Write out the material from its start through the line containing "0.000861, -0.009258, 0.794751]]", both ends included, as a numbered list with blank lines dropped. Omit the pictures.

[Material for this exercise Boundary: Start]

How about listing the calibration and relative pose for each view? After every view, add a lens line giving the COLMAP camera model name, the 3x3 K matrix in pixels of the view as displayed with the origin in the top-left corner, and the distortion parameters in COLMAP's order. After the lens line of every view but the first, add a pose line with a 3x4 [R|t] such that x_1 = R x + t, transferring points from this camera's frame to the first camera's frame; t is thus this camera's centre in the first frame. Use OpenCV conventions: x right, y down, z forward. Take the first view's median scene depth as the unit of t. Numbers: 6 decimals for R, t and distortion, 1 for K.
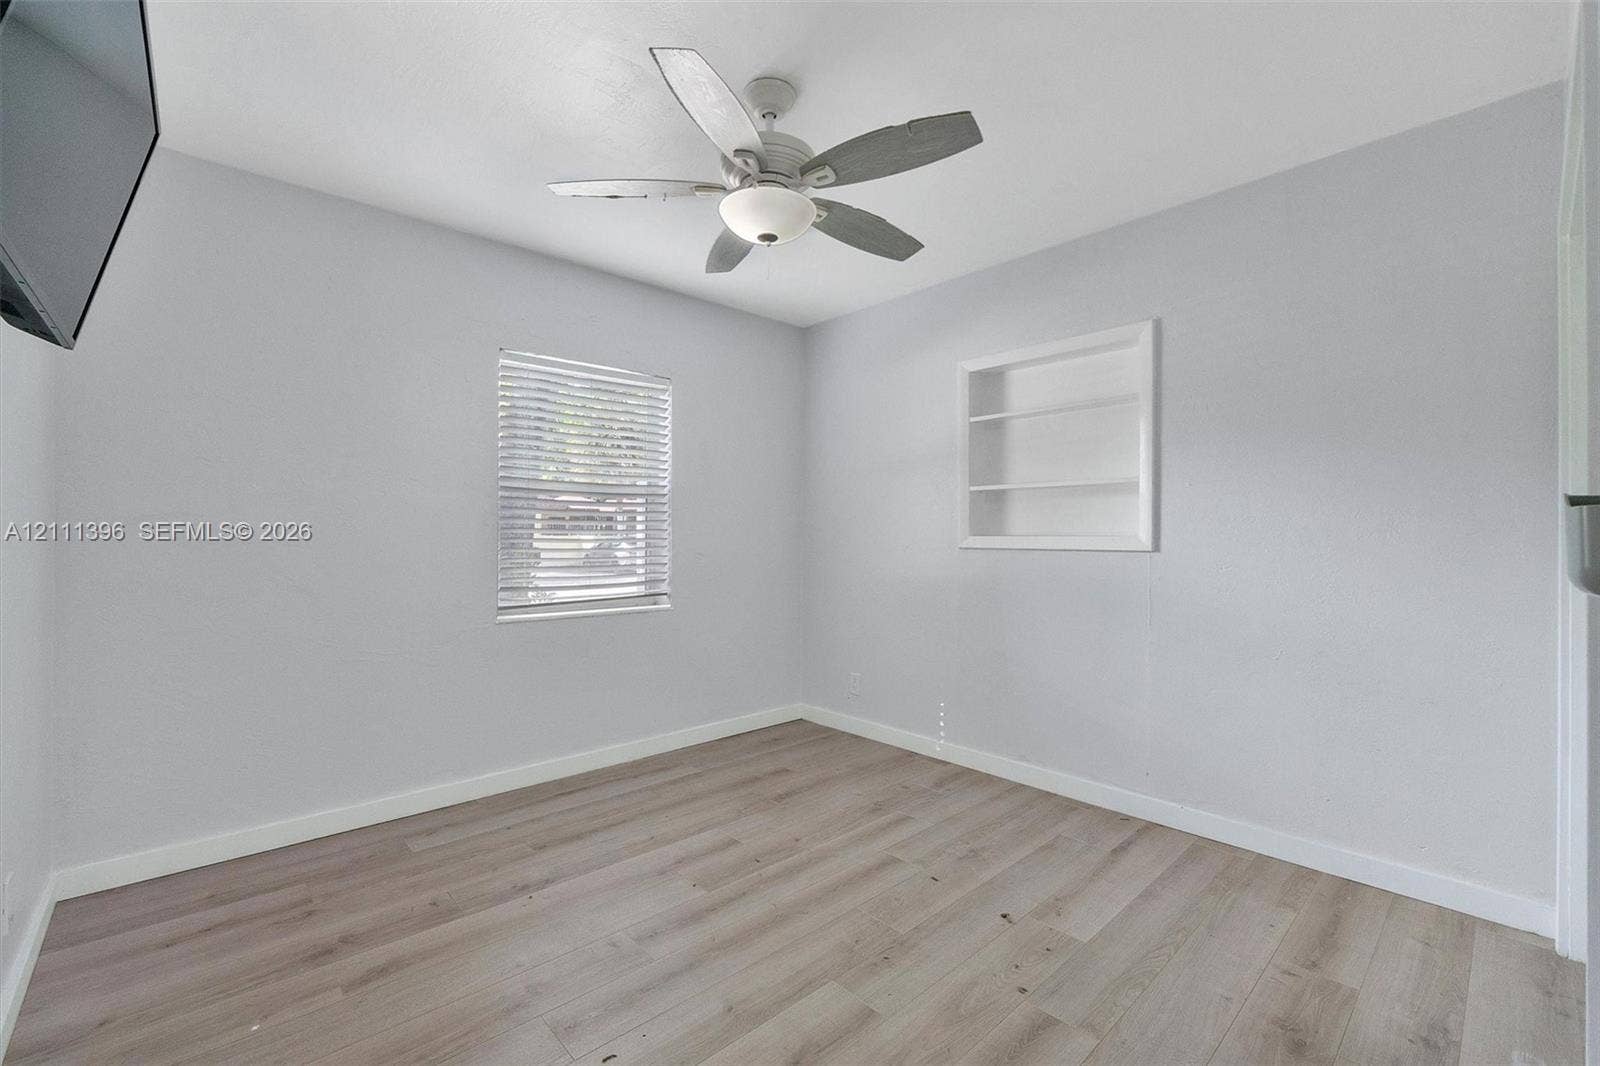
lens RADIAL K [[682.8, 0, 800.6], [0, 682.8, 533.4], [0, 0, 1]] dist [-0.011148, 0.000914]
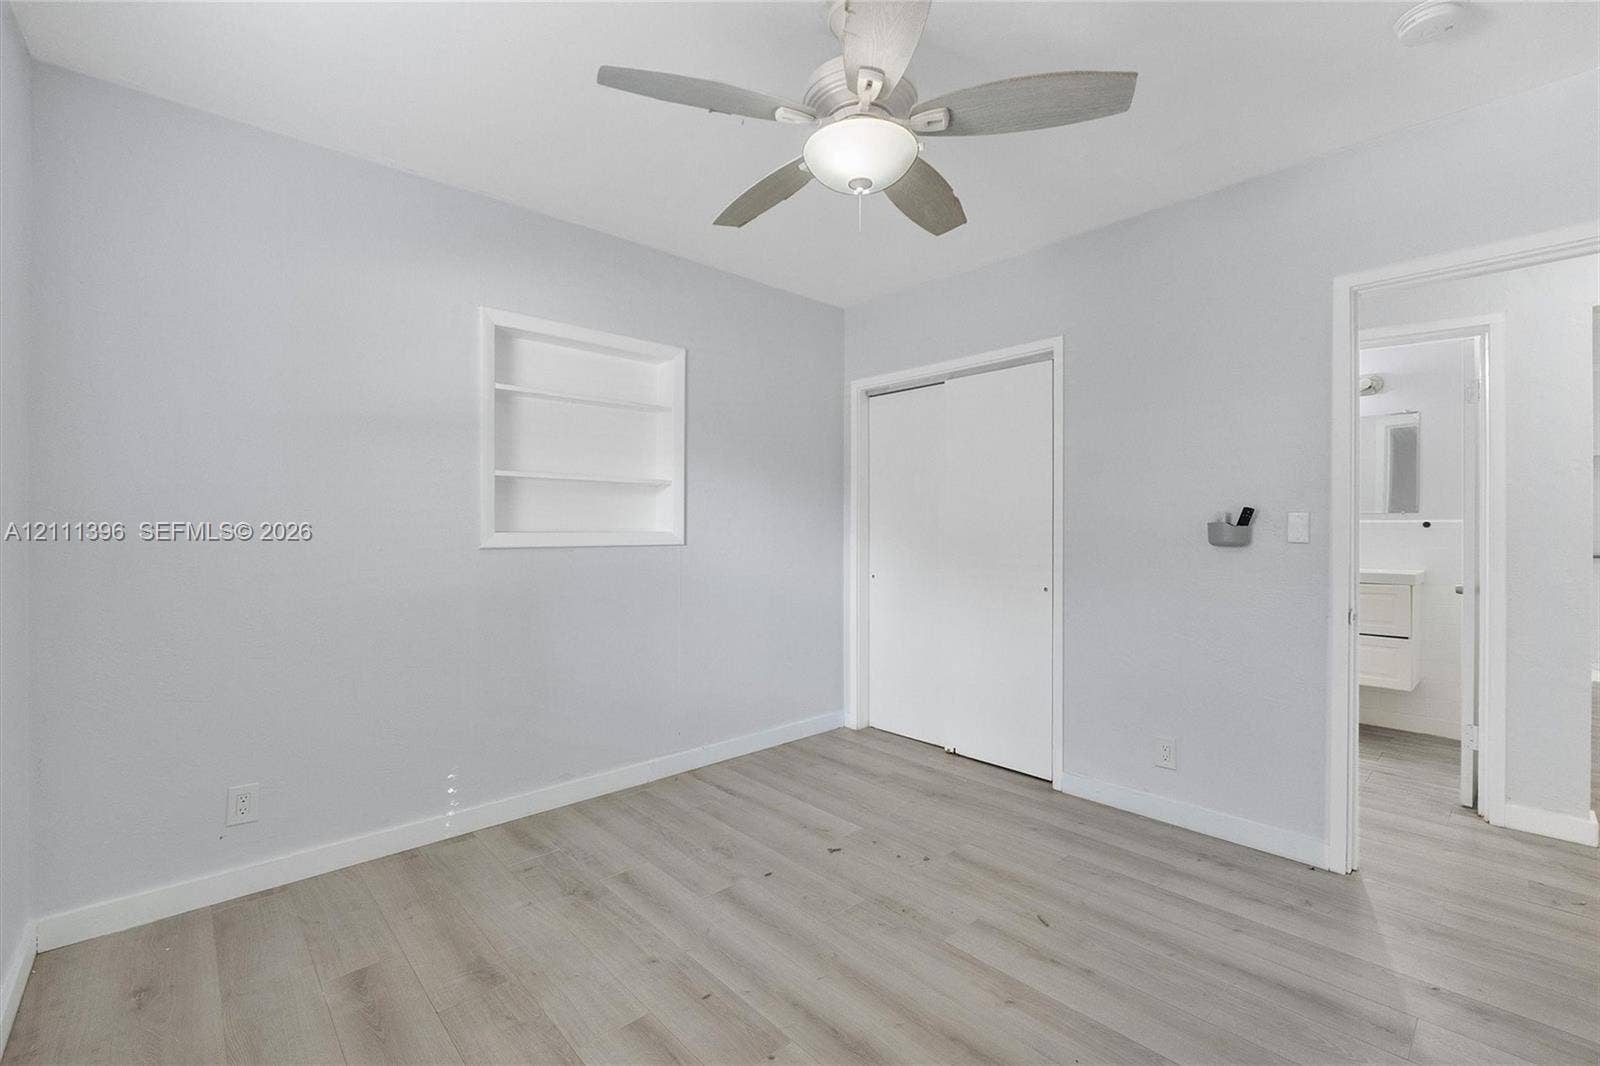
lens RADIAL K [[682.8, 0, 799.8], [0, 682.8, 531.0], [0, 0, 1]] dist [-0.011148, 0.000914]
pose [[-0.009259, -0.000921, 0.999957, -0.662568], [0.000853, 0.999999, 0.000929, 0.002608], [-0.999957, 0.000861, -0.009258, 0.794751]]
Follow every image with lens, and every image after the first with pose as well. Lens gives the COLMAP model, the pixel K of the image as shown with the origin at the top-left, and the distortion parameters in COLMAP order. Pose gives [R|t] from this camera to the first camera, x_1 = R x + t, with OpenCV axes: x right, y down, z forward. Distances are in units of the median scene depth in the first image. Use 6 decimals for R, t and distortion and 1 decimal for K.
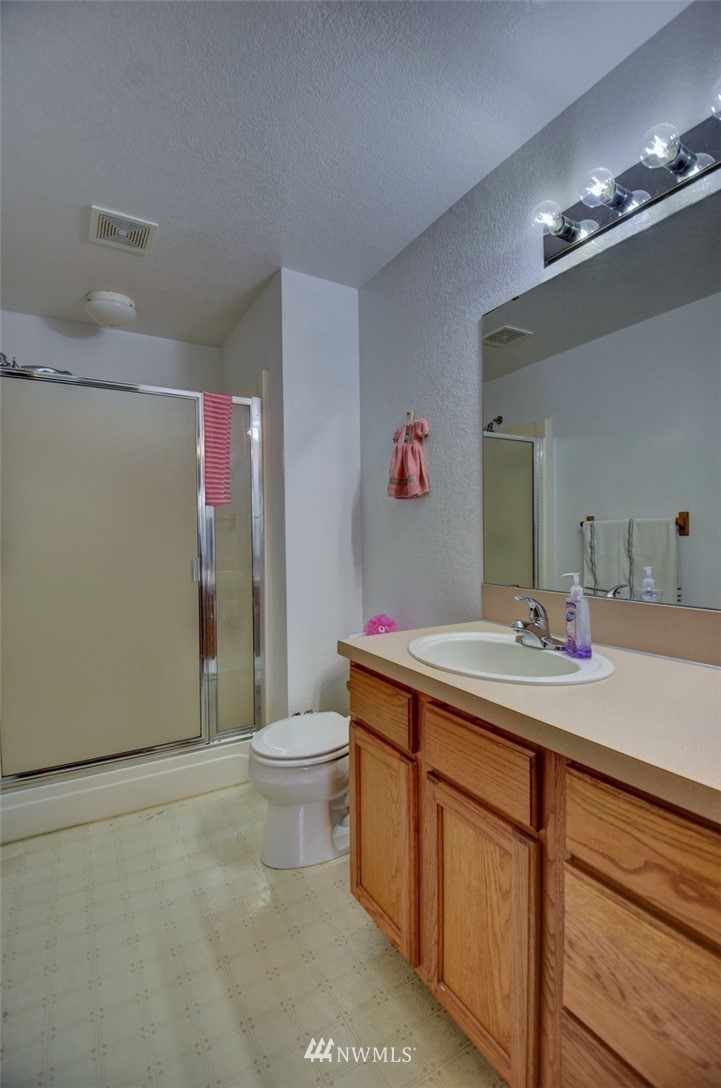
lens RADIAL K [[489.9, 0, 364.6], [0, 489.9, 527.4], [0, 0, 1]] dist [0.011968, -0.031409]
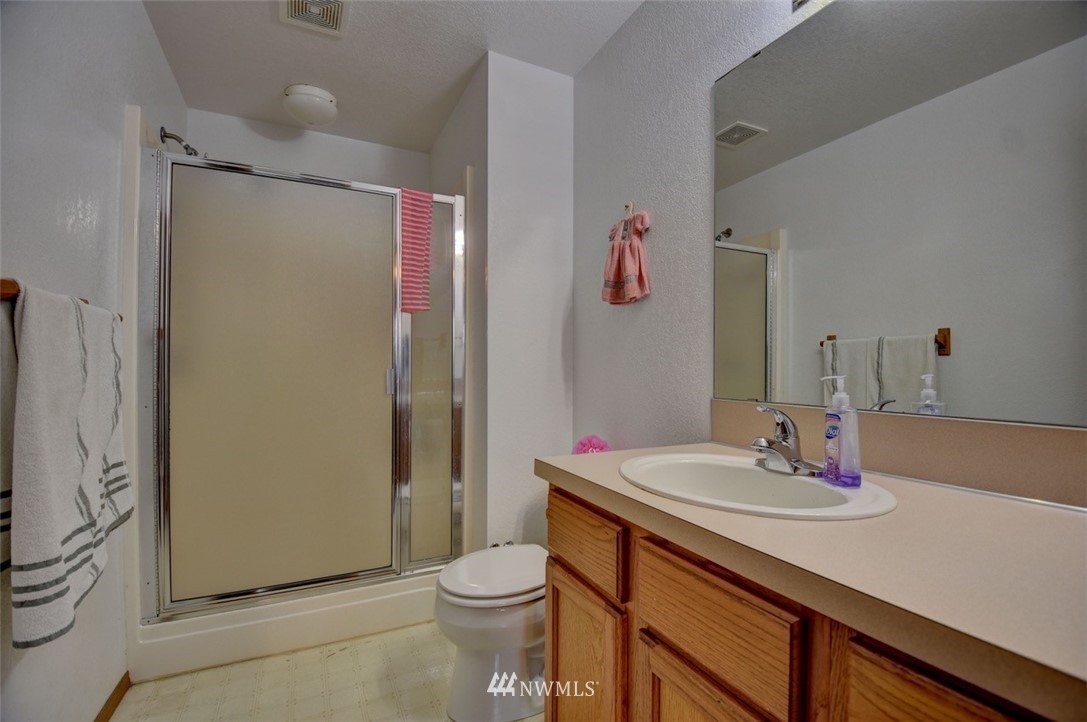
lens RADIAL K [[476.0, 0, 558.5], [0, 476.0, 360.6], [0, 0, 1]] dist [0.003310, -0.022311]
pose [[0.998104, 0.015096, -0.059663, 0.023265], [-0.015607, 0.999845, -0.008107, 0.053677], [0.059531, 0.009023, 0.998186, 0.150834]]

[Material for this exercise Boundary: End]

## Response for this exercise
1. How about listing the calibration and relative pose for each view? After every view, add a lens line giving the COLMAP camera model name, the 3x3 K matrix in pixels of the view as displayed with the origin in the top-left corner, and the distortion parameters in COLMAP's order. After the lens line of every view but the first, add a pose line with a 3x4 [R|t] such that x_1 = R x + t, transferring points from this camera's frame to the first camera's frame; t is thus this camera's centre in the first frame. Use OpenCV conventions: x right, y down, z forward. Take the first view's median scene depth as the unit of t. Numbers: 6 decimals for R, t and distortion, 1 for K.
2. lens RADIAL K [[682.8, 0, 800.6], [0, 682.8, 533.4], [0, 0, 1]] dist [-0.011148, 0.000914]
3. lens RADIAL K [[682.8, 0, 799.8], [0, 682.8, 531.0], [0, 0, 1]] dist [-0.011148, 0.000914]
4. pose [[-0.009259, -0.000921, 0.999957, -0.662568], [0.000853, 0.999999, 0.000929, 0.002608], [-0.999957, 0.000861, -0.009258, 0.794751]]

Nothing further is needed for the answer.